[Document text — start]
1. How clear is your game about rules?

Recently, the University of Waterloo (Ontario, Canada) Problem Gambling Research department conducted a study where the effects of “unclear” rules were addressed in slot machine play.

As an example, Ontario approves multiple versions of the same game with payback percentages varying from 85 to 98 percent. The different versions look identical to the player. How does it influence gameplay when the player isn’t aware of these rules?

2. Is your game beneficial to players?

As I discussed in a previous section, there are many good games that promote positive personal and even collectively beneficial behavior. Healthseeker hopes to modify the lifestyle of players, encouraging the habituation of healthier practices over time.

Some would argue that FarmVille, for example, while not the most fun or productive game to play, does encourage social interactions by looping the player into social gifting cycle. The player somehow feels good by giving gifts and vice versa. This also adds more social relevance to the game.

3. What are the consequences if the game turns into an addiction?

A CNET article looking at FarmVille used an example of a player who confessed that since beginning to play the game last August, she’s reached an unusually high level 111 in the game — 40 levels beyond where the game offers incentives in the form of newly unlocked features.

She spends most — entire — days playing the game. She’s spent about $2,000 on in-game currency expenses — roughly $100 a month. By definition of the word addiction — the recurring compulsion of someone to partake in an activity — this lady is addicted to the game.

But here it is a question of degree. Sure, she is spending a lot of time and a considerable amount of money to entertain herself. But the consequence of her addiction isn’t as extreme, for example, as someone who might lose their home because he or she couldn’t stop pulling the slot machine handle.

You may think that it’s too much to pay under any circumstances; perhaps you believe it should be entirely up to our player to decide if she has the financial resources to spend this money without harm. In any case, as the game designer we need to be aware of the potential consequences of our work, and feel comfortable with what we’ve built.

Ethical and Personal Considerations

Game and play are a basic survival adaptation. Using game mechanics that tap into our deeply-rooted hunter-gatherer urges, game designers can trigger and manipulate powerful neurological processes, like dopamine release and neuroplasticity, which motivate players to action and perhaps even modify longer-term patterns of behavior. This is why the ethics of applying this technology have been at the center of many debates.
[Document text — finish]
Instructions:
**1)** List the numbered questions that serve as headings in the passage on game design ethics.
**2)** From the passage on game design ethics, extract everything from "You may think" down to "what we’ve built.".
The listing that comes next has no connection to the passage on game design ethics.
[Record extracts — start]
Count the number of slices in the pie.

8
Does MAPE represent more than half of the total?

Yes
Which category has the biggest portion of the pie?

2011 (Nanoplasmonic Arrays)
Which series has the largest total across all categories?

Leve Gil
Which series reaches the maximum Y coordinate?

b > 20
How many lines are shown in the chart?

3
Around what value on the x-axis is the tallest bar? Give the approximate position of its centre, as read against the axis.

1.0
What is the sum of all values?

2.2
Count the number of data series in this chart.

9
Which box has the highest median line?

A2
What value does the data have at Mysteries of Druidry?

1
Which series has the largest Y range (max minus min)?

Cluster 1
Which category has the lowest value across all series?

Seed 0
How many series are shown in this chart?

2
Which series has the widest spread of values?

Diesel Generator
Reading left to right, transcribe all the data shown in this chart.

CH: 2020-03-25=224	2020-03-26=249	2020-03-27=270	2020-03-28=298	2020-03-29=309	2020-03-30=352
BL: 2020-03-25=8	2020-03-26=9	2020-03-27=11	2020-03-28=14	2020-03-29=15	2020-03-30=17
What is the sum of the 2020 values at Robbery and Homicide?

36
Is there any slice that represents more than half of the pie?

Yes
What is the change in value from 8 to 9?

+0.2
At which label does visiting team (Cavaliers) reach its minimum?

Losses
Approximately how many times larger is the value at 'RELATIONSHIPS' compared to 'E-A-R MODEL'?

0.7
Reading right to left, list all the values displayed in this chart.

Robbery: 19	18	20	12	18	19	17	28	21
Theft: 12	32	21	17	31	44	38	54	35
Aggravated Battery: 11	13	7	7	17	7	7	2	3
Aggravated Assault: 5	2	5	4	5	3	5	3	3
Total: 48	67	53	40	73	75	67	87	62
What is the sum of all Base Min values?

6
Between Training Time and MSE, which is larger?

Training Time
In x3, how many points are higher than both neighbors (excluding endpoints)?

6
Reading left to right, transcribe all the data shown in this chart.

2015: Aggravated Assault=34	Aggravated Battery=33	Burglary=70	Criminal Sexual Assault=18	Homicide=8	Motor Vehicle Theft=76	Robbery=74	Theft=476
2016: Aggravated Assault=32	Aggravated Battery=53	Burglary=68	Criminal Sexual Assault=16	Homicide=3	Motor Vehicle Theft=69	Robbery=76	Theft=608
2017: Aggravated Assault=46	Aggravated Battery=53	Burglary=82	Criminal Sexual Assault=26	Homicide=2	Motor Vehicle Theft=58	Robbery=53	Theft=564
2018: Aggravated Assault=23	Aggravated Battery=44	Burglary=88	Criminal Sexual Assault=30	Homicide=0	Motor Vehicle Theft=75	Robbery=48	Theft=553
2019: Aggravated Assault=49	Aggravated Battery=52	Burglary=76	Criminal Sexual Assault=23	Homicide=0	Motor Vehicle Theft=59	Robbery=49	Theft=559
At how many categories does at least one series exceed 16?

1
[Record extracts — finish]
Answers:
**1)**
1. How clear is your game about rules?
2. Is your game beneficial to players?
3. What are the consequences if the game turns into an addiction?

**2)**
You may think that it’s too much to pay under any circumstances; perhaps you believe it should be entirely up to our player to decide if she has the financial resources to spend this money without harm. In any case, as the game designer we need to be aware of the potential consequences of our work, and feel comfortable with what we’ve built.